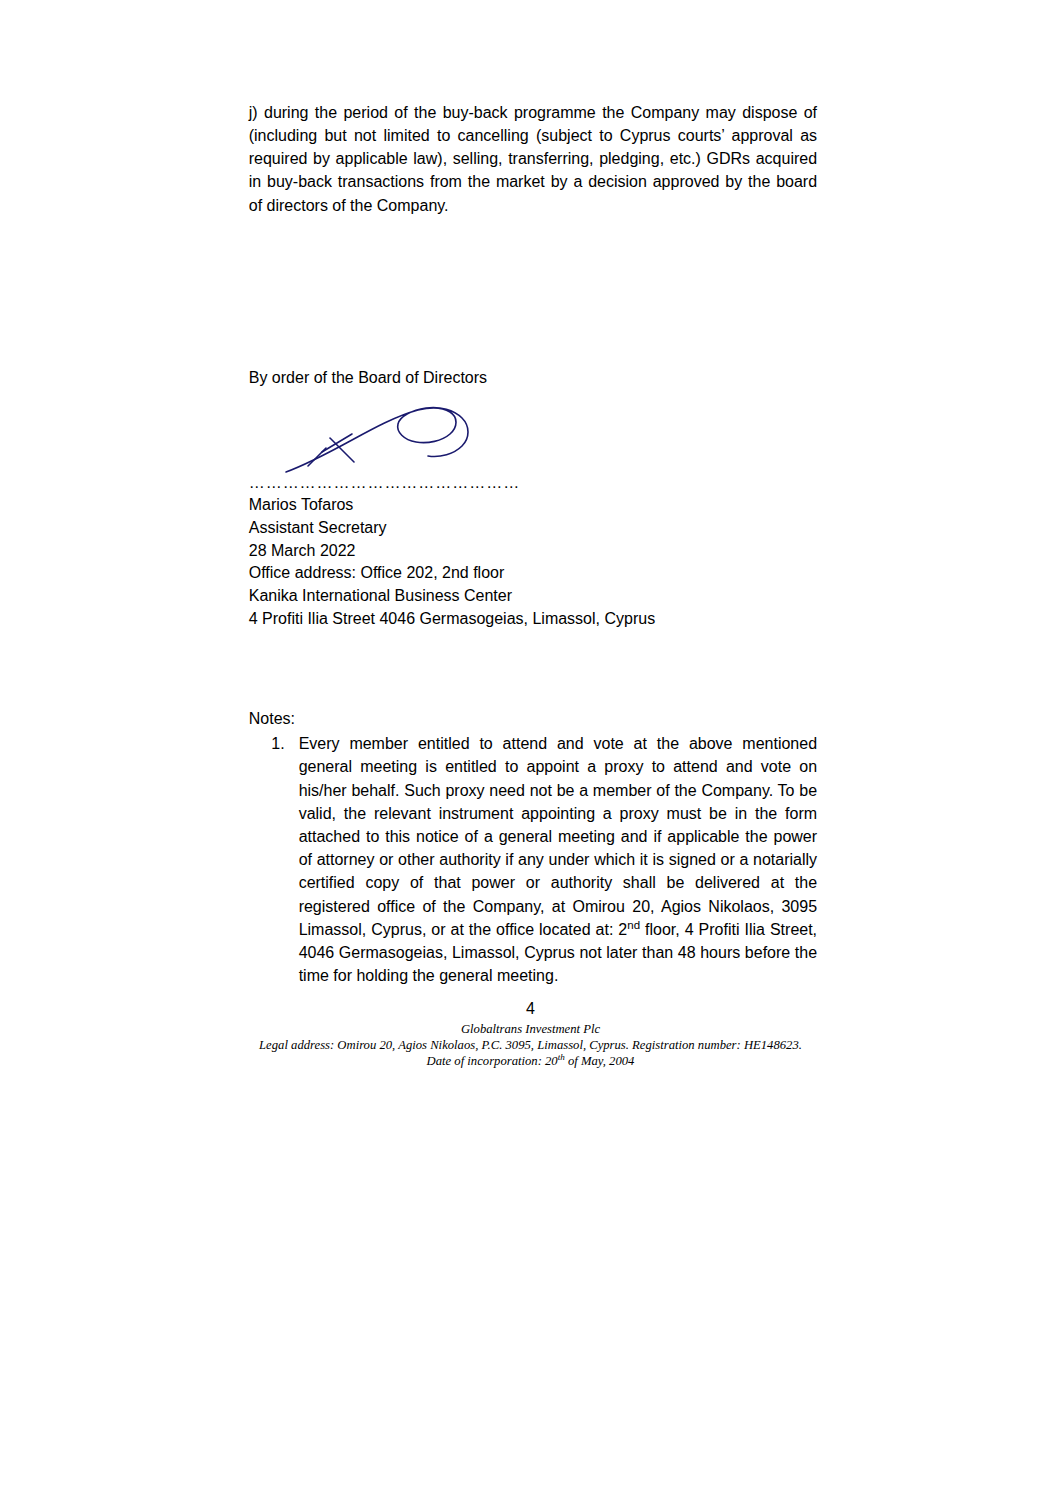j) during the period of the buy-back programme the Company may dispose of (including but not limited to cancelling (subject to Cyprus courts’ approval as required by applicable law), selling, transferring, pledging, etc.) GDRs acquired in buy-back transactions from the market by a decision approved by the board of directors of the Company.
By order of the Board of Directors
…………………………………………
Marios Tofaros
Assistant Secretary
28 March 2022
Office address: Office 202, 2nd floor
Kanika International Business Center
4 Profiti Ilia Street 4046 Germasogeias, Limassol, Cyprus
Notes:
Every member entitled to attend and vote at the above mentioned general meeting is entitled to appoint a proxy to attend and vote on his/her behalf. Such proxy need not be a member of the Company. To be valid, the relevant instrument appointing a proxy must be in the form attached to this notice of a general meeting and if applicable the power of attorney or other authority if any under which it is signed or a notarially certified copy of that power or authority shall be delivered at the registered office of the Company, at Omirou 20, Agios Nikolaos, 3095 Limassol, Cyprus, or at the office located at: 2nd floor, 4 Profiti Ilia Street, 4046 Germasogeias, Limassol, Cyprus not later than 48 hours before the time for holding the general meeting.
4
Globaltrans Investment Plc
Legal address: Omirou 20, Agios Nikolaos, P.C. 3095, Limassol, Cyprus. Registration number: HE148623.
Date of incorporation: 20th of May, 2004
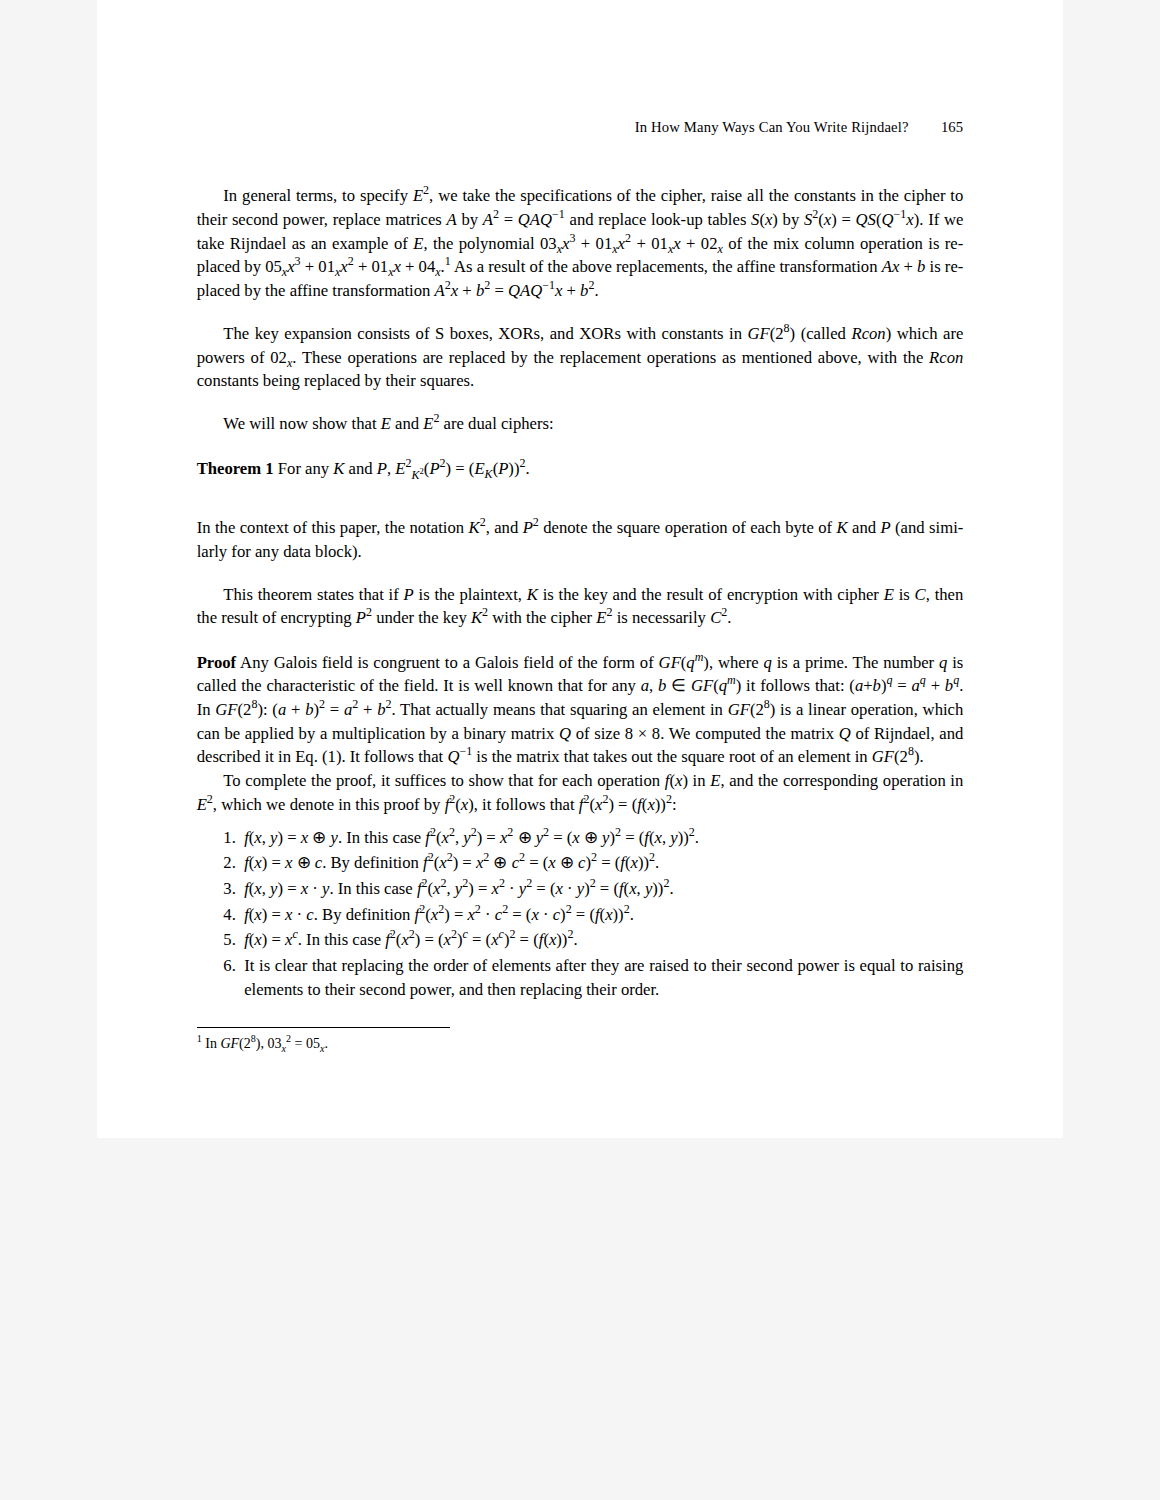In How Many Ways Can You Write Rijndael?165
In general terms, to specify E2, we take the specifications of the cipher, raise all the constants in the cipher to their second power, replace matrices A by A2 = QAQ−1 and replace look-up tables S(x) by S2(x) = QS(Q−1x). If we take Rijndael as an example of E, the polynomial 03xx3 + 01xx2 + 01xx + 02x of the mix column operation is replaced by 05xx3 + 01xx2 + 01xx + 04x.1 As a result of the above replacements, the affine transformation Ax + b is replaced by the affine transformation A2x + b2 = QAQ−1x + b2.
The key expansion consists of S boxes, XORs, and XORs with constants in GF(28) (called Rcon) which are powers of 02x. These operations are replaced by the replacement operations as mentioned above, with the Rcon constants being replaced by their squares.
We will now show that E and E2 are dual ciphers:
Theorem 1 For any K and P, E2K2(P2) = (EK(P))2.
In the context of this paper, the notation K2, and P2 denote the square operation of each byte of K and P (and similarly for any data block).
This theorem states that if P is the plaintext, K is the key and the result of encryption with cipher E is C, then the result of encrypting P2 under the key K2 with the cipher E2 is necessarily C2.
Proof Any Galois field is congruent to a Galois field of the form of GF(qm), where q is a prime. The number q is called the characteristic of the field. It is well known that for any a, b ∈ GF(qm) it follows that: (a+b)q = aq + bq. In GF(28): (a + b)2 = a2 + b2. That actually means that squaring an element in GF(28) is a linear operation, which can be applied by a multiplication by a binary matrix Q of size 8 × 8. We computed the matrix Q of Rijndael, and described it in Eq. (1). It follows that Q−1 is the matrix that takes out the square root of an element in GF(28).
To complete the proof, it suffices to show that for each operation f(x) in E, and the corresponding operation in E2, which we denote in this proof by f2(x), it follows that f2(x2) = (f(x))2:
f(x, y) = x ⊕ y. In this case f2(x2, y2) = x2 ⊕ y2 = (x ⊕ y)2 = (f(x, y))2.
f(x) = x ⊕ c. By definition f2(x2) = x2 ⊕ c2 = (x ⊕ c)2 = (f(x))2.
f(x, y) = x · y. In this case f2(x2, y2) = x2 · y2 = (x · y)2 = (f(x, y))2.
f(x) = x · c. By definition f2(x2) = x2 · c2 = (x · c)2 = (f(x))2.
f(x) = xc. In this case f2(x2) = (x2)c = (xc)2 = (f(x))2.
It is clear that replacing the order of elements after they are raised to their second power is equal to raising elements to their second power, and then replacing their order.
1 In GF(28), 03x2 = 05x.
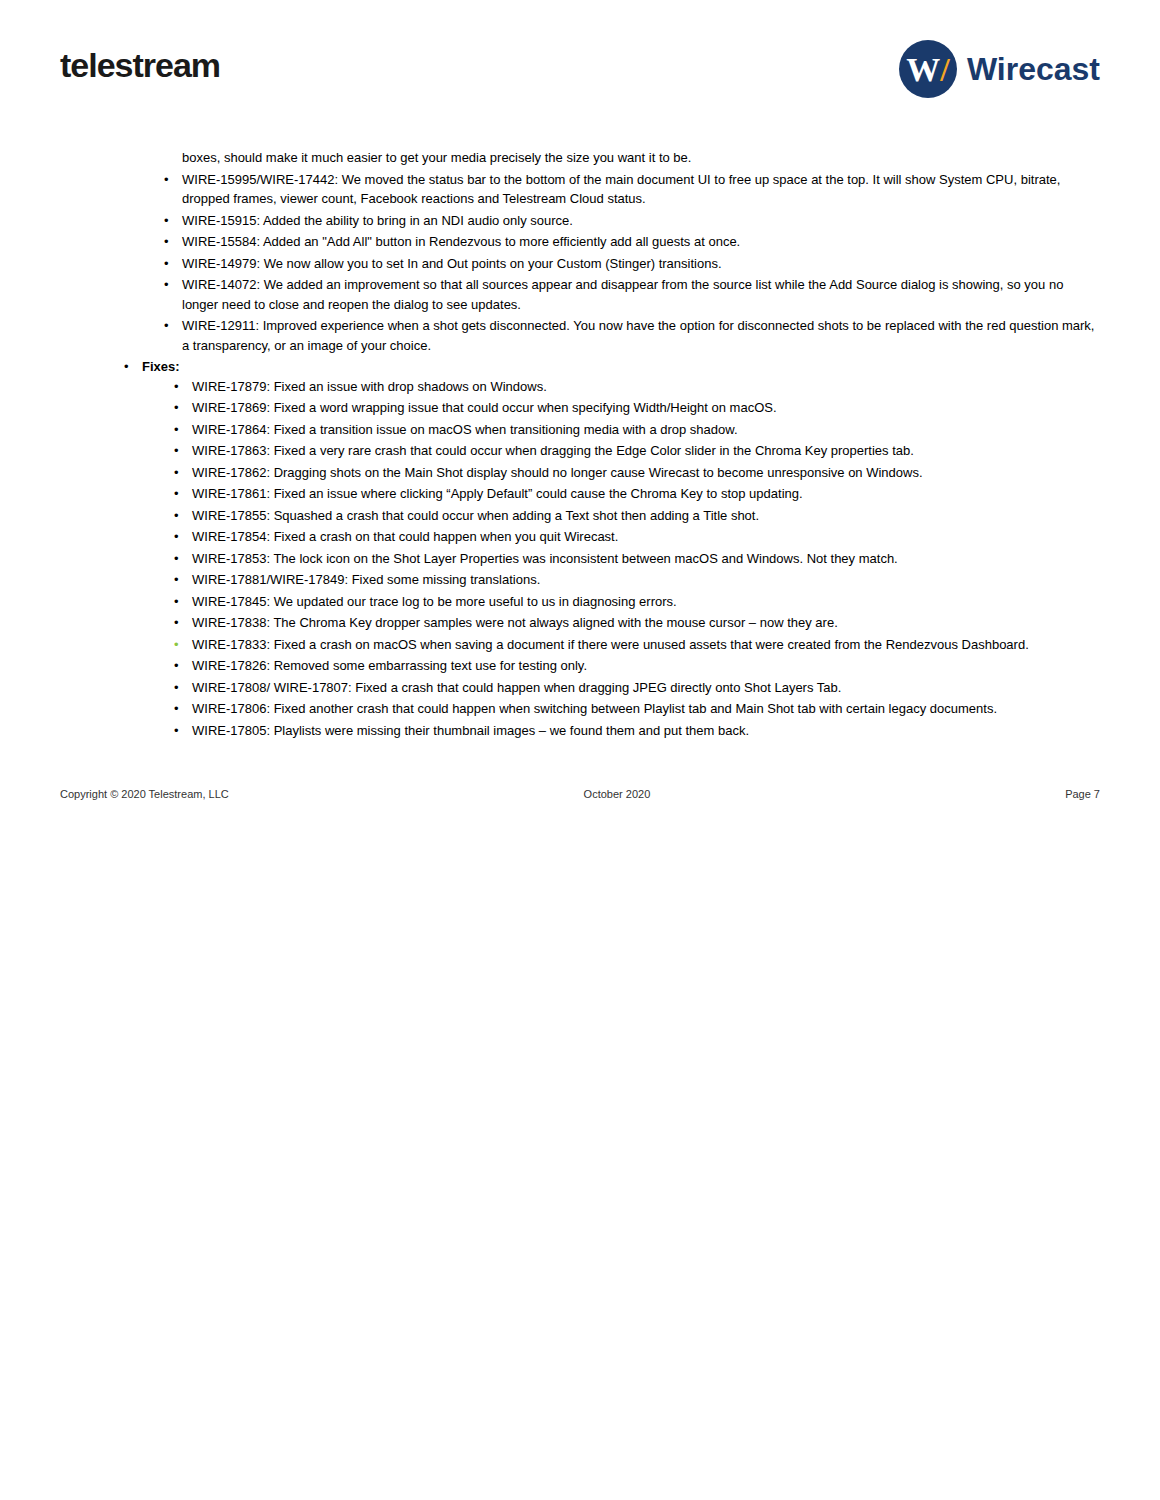telestream
W/
Wirecast
boxes, should make it much easier to get your media precisely the size you want it to be.
WIRE-15995/WIRE-17442: We moved the status bar to the bottom of the main document UI to free up space at the top. It will show System CPU, bitrate, dropped frames, viewer count, Facebook reactions and Telestream Cloud status.
WIRE-15915: Added the ability to bring in an NDI audio only source.
WIRE-15584: Added an "Add All" button in Rendezvous to more efficiently add all guests at once.
WIRE-14979: We now allow you to set In and Out points on your Custom (Stinger) transitions.
WIRE-14072: We added an improvement so that all sources appear and disappear from the source list while the Add Source dialog is showing, so you no longer need to close and reopen the dialog to see updates.
WIRE-12911: Improved experience when a shot gets disconnected. You now have the option for disconnected shots to be replaced with the red question mark, a transparency, or an image of your choice.
Fixes:
WIRE-17879: Fixed an issue with drop shadows on Windows.
WIRE-17869: Fixed a word wrapping issue that could occur when specifying Width/Height on macOS.
WIRE-17864: Fixed a transition issue on macOS when transitioning media with a drop shadow.
WIRE-17863: Fixed a very rare crash that could occur when dragging the Edge Color slider in the Chroma Key properties tab.
WIRE-17862: Dragging shots on the Main Shot display should no longer cause Wirecast to become unresponsive on Windows.
WIRE-17861: Fixed an issue where clicking “Apply Default” could cause the Chroma Key to stop updating.
WIRE-17855: Squashed a crash that could occur when adding a Text shot then adding a Title shot.
WIRE-17854: Fixed a crash on that could happen when you quit Wirecast.
WIRE-17853: The lock icon on the Shot Layer Properties was inconsistent between macOS and Windows. Not they match.
WIRE-17881/WIRE-17849: Fixed some missing translations.
WIRE-17845: We updated our trace log to be more useful to us in diagnosing errors.
WIRE-17838: The Chroma Key dropper samples were not always aligned with the mouse cursor – now they are.
WIRE-17833: Fixed a crash on macOS when saving a document if there were unused assets that were created from the Rendezvous Dashboard.
WIRE-17826: Removed some embarrassing text use for testing only.
WIRE-17808/ WIRE-17807: Fixed a crash that could happen when dragging JPEG directly onto Shot Layers Tab.
WIRE-17806: Fixed another crash that could happen when switching between Playlist tab and Main Shot tab with certain legacy documents.
WIRE-17805: Playlists were missing their thumbnail images – we found them and put them back.
Copyright © 2020 Telestream, LLC
October 2020
Page 7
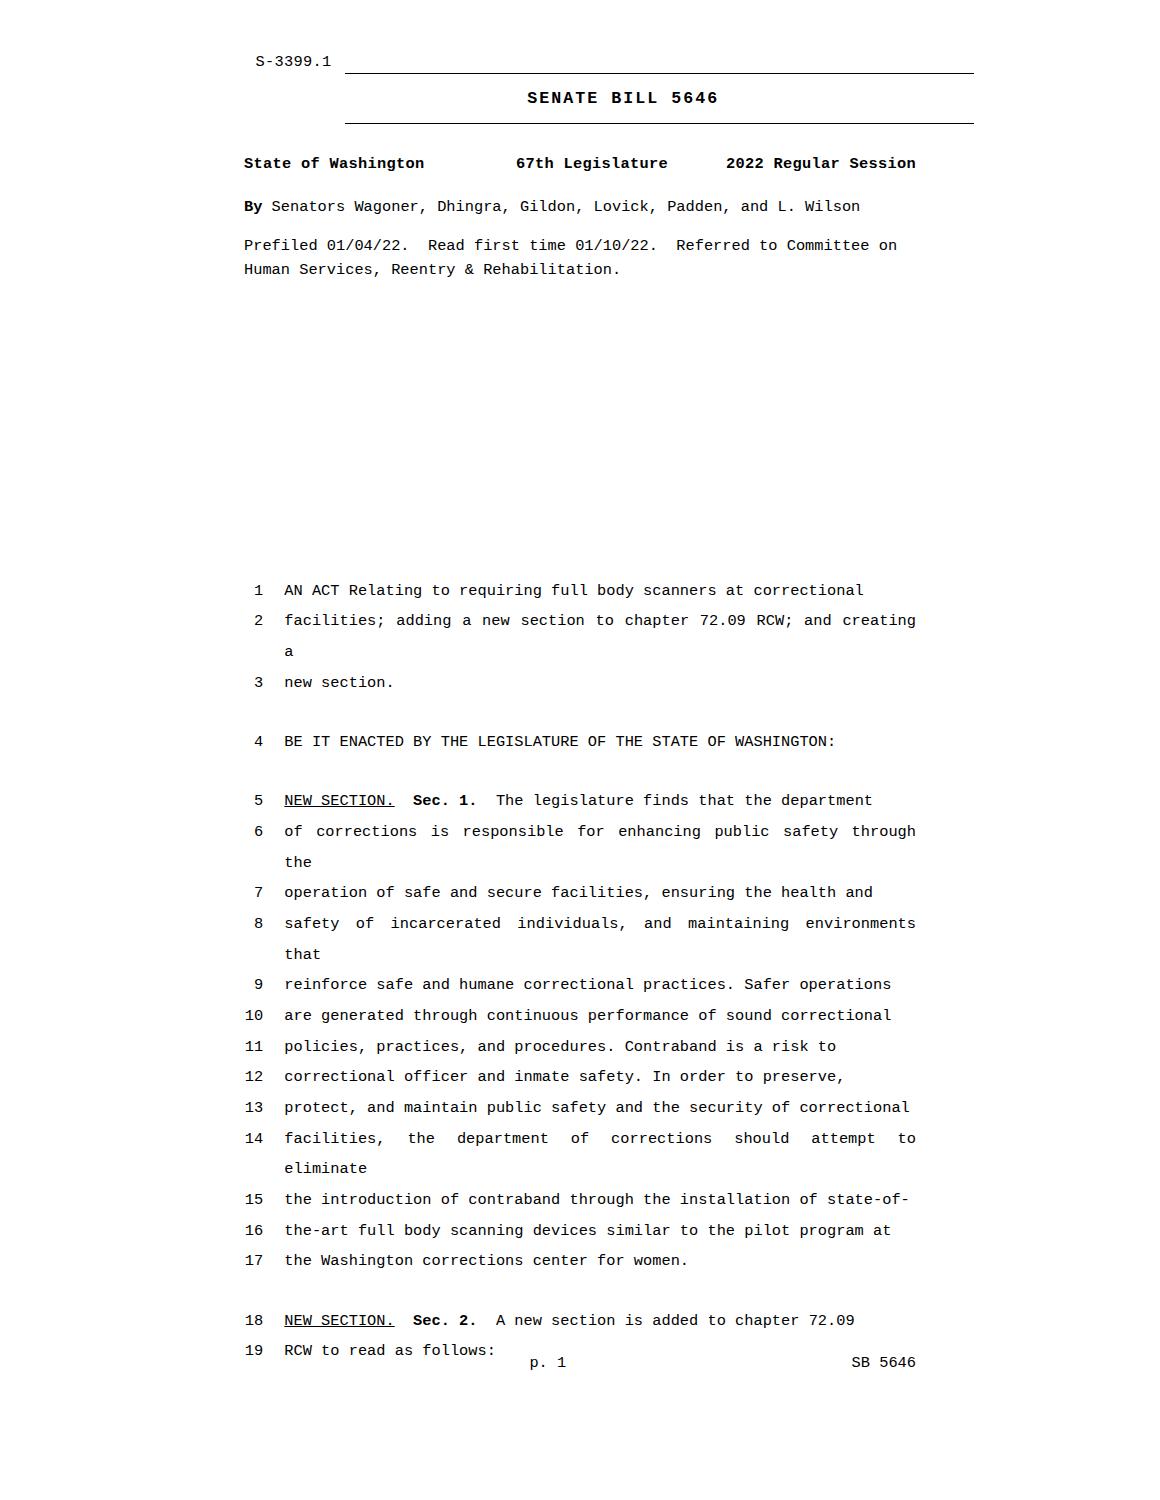S-3399.1
SENATE BILL 5646
State of Washington 67th Legislature 2022 Regular Session
By Senators Wagoner, Dhingra, Gildon, Lovick, Padden, and L. Wilson
Prefiled 01/04/22. Read first time 01/10/22. Referred to Committee on Human Services, Reentry & Rehabilitation.
1
AN ACT Relating to requiring full body scanners at correctional
2
facilities; adding a new section to chapter 72.09 RCW; and creating a
3
new section.
4
BE IT ENACTED BY THE LEGISLATURE OF THE STATE OF WASHINGTON:
5
NEW SECTION. Sec. 1. The legislature finds that the department
6
of corrections is responsible for enhancing public safety through the
7
operation of safe and secure facilities, ensuring the health and
8
safety of incarcerated individuals, and maintaining environments that
9
reinforce safe and humane correctional practices. Safer operations
10
are generated through continuous performance of sound correctional
11
policies, practices, and procedures. Contraband is a risk to
12
correctional officer and inmate safety. In order to preserve,
13
protect, and maintain public safety and the security of correctional
14
facilities, the department of corrections should attempt to eliminate
15
the introduction of contraband through the installation of state-of-
16
the-art full body scanning devices similar to the pilot program at
17
the Washington corrections center for women.
18
NEW SECTION. Sec. 2. A new section is added to chapter 72.09
19
RCW to read as follows:
p. 1 SB 5646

☆ ☆ ☆

ACTIVITY:
Please show every line of the entries above that contains the word "Wirecast".

SOLUTION FOR THIS EXERCISE:
Wirecast
WIRE-17862: Dragging shots on the Main Shot display should no longer cause Wirecast to become unresponsive on Windows.
WIRE-17854: Fixed a crash on that could happen when you quit Wirecast.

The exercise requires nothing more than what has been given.